This new brain circuit, described in Nature Neuroscienceplays a role in modulating the attention and perceptionand may hold the key to treating attention disorders such as ADHD that to this day are still not well understood or adequately treated, despite the abundance of research on the role of neurons.
This new brain circuitry plays a role in modulating attention and perception.
Scientists have discovered that the noradrenalinea neurotransmitter that can be thought of as adrenaline for the brain, sends a chemical message to neurons to make them more alert, while sending another to astrocytes to calm overactive neurons.
“When you’re scared or overwhelmed, there’s so much activity in your brain that you can’t take in any more information,” he said. Kira Poskanzer, PhD, assistant professor of biochemistry and biophysics and lead author of the study.
Until this study, it was assumed that brain activity simply calmed down over time as the amount of norepinephrine in the brain dissipated. “We showed that it is, in fact, the astrocytes that pull the parking brake and bring the brain into a more relaxed state,” said Poskanzer.
a missing piece
Astrocytes are star-shaped cells woven between neurons in the brain in a grid-like pattern. Its many stellar arms connect a single astrocyte with thousands of synapses, which are the connections between neurons. This arrangement positions astrocytes to listen to neurons and regulate their signals.
These cells have traditionally been regarded as simple support cells for neurons, but new research over the past decade shows that astrocytes respond to a variety of neurotransmitters and may play critical roles in neurological conditions such as Alzheimer’s.
michael reitmannPhD, the paper’s first author who was a graduate student in Poskanzer’s lab when he conducted the research, wanted to know whether astrocyte activity could explain how the brain recovers from a burst of norepinephrine.
“It felt like there was a missing centerpiece to explain how our brains recover from such acute stress,” Reitman said. “There are these other cells very close by that are sensitive to norepinephrine and can help coordinate what the neurons around them are doing.”
guardians of perception
The team focused on understanding perception, or how the brain processes sensory experienceswhich can be very different depending on what state a person (or any other animal) is in at the moment.

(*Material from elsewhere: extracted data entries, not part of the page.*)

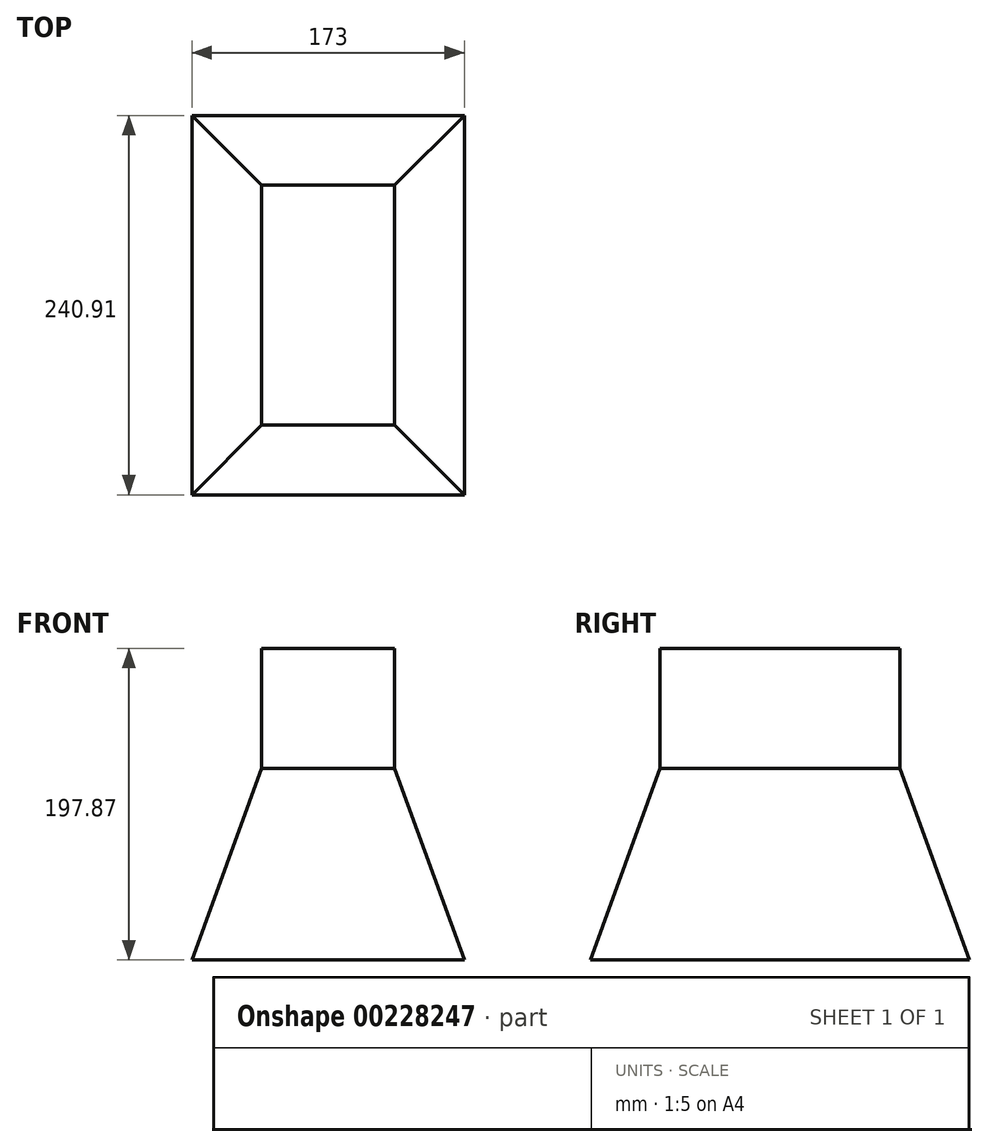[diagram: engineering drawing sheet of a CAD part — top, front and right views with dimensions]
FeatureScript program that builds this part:
annotation { "Feature Type Name" : "Feature", "Feature Type Description" : "" }
export const myFeature = defineFeature(function(context is Context, id is Id, definition is map)
    precondition{}
    {
        {
            var Q0;
            Q0=qCreatedBy(makeId("Top.planeOp"),FACE);
            var sketch = newSketch(context, id + "F0", { "sketchPlane" : qUnion([Q0])});
            skLineSegment(sketch, "E0.bottom", {"start": v(76, -76.32) * mm, "end": v(-8.43, -76.32) * mm});
            skLineSegment(sketch, "E0.top", {"start": v(76, 76.03) * mm, "end": v(-8.43, 76.03) * mm});
            skLineSegment(sketch, "E0.left", {"start": v(76, -76.32) * mm, "end": v(76, 76.03) * mm});
            skLineSegment(sketch, "E0.right", {"start": v(-8.43, -76.32) * mm, "end": v(-8.43, 76.03) * mm});
            skSolve(sketch);
        }
        {
            var Q0;
            Q0=makeQuery(id+"F0.imprint","IMPRINT",FACE,{"disambiguationData":[TD([[makeQuery(id+"F0.imprint","IMPRINT",EDGE,{"derivedFrom":sQuery(id+"F0.wireOp",EDGE,"E0.bottom")}),-1.0]])]});
            extrude(context, id + "F1", {"entities" : qUnion([Q0]), "depth" : 76.2 * mm, "hasSecondDirection" : true, "secondDirectionOppositeDirection" : true, "secondDirectionDepth" : 121.67 * mm, "hasSecondDirectionDraft" : true, "secondDirectionDraftAngle" : 20 * degree});
        }
    });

For example, if you hear thunder as you settle in, the sound may seem comforting and your brain may even shut down. But if you hear the same sound while walking, your brain may be more alert and focused on safety. “These differences in our perception of a sensory stimulus occur because our brains process information differentlydepending on the environment and the state we’re already in,” said Poskanzer, who is also a member of the Kavli Institute for Fundamental Neuroscience.
To do this, Poskanzer and Reitman looked at how mice responded when given a drug that stimulated the same receptors that respond to norepinephrine. They then measured how much the mice’s pupils dilated and looked at brain signals in the visual cortex. But what they found seemed counterintuitive: instead of exciting the rats, the drug relaxed them..
“That result really doesn’t make sense given the models we have, and it led us to think that another cell type might be important here,” Poskanzer said. “It turns out that these two things are united in one feedback loop. Given the number of neurons each astrocyte can communicate with, this system makes them really important and differentiated regulators of our perception.”
The researchers suspect that astrocytes may play a similar role for other neurotransmitters in the brain, as being able to seamlessly transition from one brain state to another is essential for survival.